_What the exercise asks:_ This exercise calls for a copy of every line in the listing below that carries the word "shown".

_Input for this task:_
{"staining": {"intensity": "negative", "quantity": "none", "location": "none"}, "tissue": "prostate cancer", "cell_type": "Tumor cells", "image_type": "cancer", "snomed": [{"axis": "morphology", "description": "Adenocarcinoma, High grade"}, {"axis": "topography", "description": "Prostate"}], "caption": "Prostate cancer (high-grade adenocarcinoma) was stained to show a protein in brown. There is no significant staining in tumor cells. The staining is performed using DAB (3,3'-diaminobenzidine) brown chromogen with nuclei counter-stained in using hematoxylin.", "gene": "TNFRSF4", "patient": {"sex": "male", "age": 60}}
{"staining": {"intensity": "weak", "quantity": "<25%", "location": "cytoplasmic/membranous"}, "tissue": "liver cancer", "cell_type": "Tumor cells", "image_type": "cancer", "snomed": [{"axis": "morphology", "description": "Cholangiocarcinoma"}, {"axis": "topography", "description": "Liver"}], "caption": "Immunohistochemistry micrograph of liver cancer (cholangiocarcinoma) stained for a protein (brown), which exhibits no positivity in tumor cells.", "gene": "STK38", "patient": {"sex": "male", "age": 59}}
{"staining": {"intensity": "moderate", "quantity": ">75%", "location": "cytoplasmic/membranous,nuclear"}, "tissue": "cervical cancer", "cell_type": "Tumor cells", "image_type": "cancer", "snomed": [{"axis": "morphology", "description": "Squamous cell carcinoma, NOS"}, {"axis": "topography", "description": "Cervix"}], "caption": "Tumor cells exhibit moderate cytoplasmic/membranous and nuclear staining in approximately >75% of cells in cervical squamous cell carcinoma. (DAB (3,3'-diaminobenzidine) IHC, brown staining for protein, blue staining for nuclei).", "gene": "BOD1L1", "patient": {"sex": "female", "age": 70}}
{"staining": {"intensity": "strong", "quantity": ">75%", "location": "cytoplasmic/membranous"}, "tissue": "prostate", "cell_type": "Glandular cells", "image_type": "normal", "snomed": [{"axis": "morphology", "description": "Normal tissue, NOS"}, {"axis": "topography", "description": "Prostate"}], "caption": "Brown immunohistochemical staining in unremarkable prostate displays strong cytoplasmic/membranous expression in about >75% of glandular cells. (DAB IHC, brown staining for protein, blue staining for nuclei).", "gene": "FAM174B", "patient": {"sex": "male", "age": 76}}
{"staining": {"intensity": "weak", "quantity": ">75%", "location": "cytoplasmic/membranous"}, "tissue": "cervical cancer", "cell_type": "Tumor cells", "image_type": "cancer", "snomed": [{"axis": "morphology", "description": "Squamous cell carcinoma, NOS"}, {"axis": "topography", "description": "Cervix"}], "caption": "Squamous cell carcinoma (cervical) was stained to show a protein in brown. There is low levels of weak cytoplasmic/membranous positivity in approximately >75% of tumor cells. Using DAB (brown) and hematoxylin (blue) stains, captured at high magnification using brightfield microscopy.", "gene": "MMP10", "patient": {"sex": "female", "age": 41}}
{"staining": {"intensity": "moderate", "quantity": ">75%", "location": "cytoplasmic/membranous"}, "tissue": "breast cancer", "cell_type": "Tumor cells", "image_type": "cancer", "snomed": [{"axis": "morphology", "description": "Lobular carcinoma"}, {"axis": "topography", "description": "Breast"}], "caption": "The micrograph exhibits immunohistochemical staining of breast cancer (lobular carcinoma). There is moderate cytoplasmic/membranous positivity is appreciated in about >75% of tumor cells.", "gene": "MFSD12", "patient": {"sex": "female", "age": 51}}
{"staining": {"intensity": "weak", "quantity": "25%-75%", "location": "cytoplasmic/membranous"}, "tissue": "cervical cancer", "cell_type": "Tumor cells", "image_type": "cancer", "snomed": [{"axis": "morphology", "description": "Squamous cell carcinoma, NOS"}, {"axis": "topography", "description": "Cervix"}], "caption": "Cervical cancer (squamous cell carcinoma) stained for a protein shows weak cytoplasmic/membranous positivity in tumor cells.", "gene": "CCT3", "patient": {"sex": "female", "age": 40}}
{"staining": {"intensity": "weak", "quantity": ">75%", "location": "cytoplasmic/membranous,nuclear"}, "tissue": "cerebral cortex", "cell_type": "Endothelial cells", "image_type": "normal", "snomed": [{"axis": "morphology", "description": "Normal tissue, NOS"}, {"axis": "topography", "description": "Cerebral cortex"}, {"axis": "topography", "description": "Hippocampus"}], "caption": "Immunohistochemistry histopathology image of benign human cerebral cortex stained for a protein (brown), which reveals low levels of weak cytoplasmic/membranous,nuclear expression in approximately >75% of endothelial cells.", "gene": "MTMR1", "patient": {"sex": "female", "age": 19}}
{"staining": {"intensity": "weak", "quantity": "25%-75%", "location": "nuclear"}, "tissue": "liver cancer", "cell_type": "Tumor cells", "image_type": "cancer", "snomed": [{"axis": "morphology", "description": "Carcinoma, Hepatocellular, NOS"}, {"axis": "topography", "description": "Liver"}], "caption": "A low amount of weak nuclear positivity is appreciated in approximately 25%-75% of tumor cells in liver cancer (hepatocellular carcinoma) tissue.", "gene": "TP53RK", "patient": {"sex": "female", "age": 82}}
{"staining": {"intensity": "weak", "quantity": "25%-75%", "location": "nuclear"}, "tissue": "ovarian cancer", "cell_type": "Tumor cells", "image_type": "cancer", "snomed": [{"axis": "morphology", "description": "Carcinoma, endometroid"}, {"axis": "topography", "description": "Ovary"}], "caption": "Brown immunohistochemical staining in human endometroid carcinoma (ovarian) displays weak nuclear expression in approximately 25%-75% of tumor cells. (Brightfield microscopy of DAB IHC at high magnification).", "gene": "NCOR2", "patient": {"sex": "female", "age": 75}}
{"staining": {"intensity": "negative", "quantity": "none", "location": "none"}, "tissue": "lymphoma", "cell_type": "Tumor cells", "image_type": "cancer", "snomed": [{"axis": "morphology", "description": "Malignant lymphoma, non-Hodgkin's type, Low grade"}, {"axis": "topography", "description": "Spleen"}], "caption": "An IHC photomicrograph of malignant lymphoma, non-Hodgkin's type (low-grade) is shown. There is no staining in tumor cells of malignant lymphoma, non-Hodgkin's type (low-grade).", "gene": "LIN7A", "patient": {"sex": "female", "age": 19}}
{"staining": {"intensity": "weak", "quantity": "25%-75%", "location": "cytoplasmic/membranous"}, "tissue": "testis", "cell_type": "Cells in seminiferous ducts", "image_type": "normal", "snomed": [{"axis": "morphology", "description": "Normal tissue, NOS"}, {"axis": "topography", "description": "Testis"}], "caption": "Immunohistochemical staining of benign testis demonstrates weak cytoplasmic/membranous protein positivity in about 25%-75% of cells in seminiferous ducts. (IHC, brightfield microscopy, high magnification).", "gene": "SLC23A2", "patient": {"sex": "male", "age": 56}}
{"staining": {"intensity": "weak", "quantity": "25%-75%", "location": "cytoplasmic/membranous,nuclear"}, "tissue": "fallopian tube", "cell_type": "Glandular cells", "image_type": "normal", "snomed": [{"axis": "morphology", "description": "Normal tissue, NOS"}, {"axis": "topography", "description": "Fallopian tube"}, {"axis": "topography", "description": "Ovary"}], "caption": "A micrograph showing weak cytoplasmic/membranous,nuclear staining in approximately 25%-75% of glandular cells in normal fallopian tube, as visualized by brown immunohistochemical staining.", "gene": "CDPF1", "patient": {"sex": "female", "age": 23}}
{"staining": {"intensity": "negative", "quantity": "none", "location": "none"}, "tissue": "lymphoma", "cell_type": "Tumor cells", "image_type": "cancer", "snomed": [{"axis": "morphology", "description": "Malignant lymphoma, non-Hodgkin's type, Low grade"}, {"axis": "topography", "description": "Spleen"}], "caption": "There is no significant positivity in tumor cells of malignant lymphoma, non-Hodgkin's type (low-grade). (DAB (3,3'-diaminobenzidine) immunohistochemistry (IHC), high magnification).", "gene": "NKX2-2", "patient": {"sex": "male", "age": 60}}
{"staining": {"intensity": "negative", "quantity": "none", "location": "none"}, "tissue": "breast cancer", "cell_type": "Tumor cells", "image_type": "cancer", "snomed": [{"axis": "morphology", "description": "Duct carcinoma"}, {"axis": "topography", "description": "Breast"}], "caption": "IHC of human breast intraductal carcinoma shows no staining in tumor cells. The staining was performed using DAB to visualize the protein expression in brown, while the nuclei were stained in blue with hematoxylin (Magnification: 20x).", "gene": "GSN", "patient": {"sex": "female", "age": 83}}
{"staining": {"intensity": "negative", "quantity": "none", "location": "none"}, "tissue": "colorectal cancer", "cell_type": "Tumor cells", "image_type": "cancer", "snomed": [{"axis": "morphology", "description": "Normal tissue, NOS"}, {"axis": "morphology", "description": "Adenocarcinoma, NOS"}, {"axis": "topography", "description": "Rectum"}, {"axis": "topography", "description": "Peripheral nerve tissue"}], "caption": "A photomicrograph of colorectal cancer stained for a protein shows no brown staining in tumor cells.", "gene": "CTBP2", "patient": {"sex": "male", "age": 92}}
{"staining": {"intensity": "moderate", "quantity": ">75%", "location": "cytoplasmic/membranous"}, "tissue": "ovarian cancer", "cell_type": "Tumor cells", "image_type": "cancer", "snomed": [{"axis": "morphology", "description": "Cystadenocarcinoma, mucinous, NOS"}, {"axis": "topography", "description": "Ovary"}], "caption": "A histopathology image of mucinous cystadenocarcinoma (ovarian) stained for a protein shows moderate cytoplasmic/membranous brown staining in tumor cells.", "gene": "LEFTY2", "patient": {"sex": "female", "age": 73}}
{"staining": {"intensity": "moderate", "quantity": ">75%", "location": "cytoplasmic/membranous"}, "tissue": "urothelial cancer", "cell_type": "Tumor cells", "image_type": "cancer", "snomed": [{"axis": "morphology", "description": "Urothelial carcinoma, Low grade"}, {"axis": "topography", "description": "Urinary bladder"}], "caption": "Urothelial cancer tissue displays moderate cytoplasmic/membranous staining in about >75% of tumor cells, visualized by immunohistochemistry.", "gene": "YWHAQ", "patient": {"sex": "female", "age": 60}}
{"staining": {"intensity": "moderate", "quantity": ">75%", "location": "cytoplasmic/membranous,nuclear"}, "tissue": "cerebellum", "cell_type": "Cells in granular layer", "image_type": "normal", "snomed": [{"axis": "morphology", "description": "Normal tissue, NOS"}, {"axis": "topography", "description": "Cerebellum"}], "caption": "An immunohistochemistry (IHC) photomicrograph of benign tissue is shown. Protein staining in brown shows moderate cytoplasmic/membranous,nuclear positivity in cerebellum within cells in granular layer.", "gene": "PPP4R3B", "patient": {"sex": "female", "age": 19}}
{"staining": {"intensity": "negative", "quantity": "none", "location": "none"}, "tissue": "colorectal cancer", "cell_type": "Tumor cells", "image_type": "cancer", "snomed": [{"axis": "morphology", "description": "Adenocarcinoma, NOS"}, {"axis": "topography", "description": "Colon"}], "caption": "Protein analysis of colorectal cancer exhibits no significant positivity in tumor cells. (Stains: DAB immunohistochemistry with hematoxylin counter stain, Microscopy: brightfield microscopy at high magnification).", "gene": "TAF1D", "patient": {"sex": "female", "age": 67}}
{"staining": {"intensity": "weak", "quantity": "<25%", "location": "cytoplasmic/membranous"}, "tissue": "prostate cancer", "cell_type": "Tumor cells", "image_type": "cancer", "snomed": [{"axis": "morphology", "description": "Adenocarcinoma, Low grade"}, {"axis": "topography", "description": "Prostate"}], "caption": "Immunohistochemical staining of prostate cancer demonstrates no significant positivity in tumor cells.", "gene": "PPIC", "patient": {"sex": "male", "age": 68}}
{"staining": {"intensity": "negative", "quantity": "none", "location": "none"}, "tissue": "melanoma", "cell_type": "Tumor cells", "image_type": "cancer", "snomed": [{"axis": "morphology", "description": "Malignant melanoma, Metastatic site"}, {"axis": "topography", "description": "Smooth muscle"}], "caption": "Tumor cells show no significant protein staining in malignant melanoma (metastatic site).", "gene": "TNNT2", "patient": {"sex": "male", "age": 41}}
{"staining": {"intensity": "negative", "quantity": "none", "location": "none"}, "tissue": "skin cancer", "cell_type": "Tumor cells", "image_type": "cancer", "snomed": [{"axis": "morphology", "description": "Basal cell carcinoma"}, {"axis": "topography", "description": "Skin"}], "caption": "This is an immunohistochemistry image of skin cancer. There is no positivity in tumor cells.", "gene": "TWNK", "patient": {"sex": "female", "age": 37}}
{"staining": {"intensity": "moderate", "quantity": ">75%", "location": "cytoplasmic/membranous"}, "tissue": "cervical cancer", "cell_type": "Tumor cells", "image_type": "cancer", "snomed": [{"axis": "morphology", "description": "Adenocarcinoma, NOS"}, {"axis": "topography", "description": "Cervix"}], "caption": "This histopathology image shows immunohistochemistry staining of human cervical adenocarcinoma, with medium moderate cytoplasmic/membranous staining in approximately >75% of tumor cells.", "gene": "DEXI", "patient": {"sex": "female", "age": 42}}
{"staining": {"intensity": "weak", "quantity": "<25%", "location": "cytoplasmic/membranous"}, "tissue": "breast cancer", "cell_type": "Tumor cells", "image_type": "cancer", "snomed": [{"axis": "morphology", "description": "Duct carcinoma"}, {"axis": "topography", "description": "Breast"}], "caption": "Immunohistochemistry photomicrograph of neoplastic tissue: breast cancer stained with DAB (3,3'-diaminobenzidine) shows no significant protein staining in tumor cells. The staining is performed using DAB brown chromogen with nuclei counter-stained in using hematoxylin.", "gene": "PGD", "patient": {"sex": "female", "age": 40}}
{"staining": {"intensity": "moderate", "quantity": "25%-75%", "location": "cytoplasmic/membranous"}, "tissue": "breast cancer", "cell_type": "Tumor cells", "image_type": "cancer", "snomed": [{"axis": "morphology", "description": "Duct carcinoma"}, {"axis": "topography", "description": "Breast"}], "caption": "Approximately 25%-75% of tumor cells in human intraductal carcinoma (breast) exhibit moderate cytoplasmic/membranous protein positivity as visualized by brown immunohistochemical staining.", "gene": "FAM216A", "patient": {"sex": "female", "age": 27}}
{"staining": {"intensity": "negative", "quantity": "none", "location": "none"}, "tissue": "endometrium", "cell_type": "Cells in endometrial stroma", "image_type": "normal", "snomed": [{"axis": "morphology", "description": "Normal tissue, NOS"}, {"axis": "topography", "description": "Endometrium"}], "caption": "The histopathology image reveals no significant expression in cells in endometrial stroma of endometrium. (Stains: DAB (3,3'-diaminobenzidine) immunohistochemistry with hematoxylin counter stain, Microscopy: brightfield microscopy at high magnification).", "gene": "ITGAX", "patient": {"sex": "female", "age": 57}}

_Task response:_
{"staining": {"intensity": "negative", "quantity": "none", "location": "none"}, "tissue": "lymphoma", "cell_type": "Tumor cells", "image_type": "cancer", "snomed": [{"axis": "morphology", "description": "Malignant lymphoma, non-Hodgkin's type, Low grade"}, {"axis": "topography", "description": "Spleen"}], "caption": "An IHC photomicrograph of malignant lymphoma, non-Hodgkin's type (low-grade) is shown. There is no staining in tumor cells of malignant lymphoma, non-Hodgkin's type (low-grade).", "gene": "LIN7A", "patient": {"sex": "female", "age": 19}}
{"staining": {"intensity": "moderate", "quantity": ">75%", "location": "cytoplasmic/membranous,nuclear"}, "tissue": "cerebellum", "cell_type": "Cells in granular layer", "image_type": "normal", "snomed": [{"axis": "morphology", "description": "Normal tissue, NOS"}, {"axis": "topography", "description": "Cerebellum"}], "caption": "An immunohistochemistry (IHC) photomicrograph of benign tissue is shown. Protein staining in brown shows moderate cytoplasmic/membranous,nuclear positivity in cerebellum within cells in granular layer.", "gene": "PPP4R3B", "patient": {"sex": "female", "age": 19}}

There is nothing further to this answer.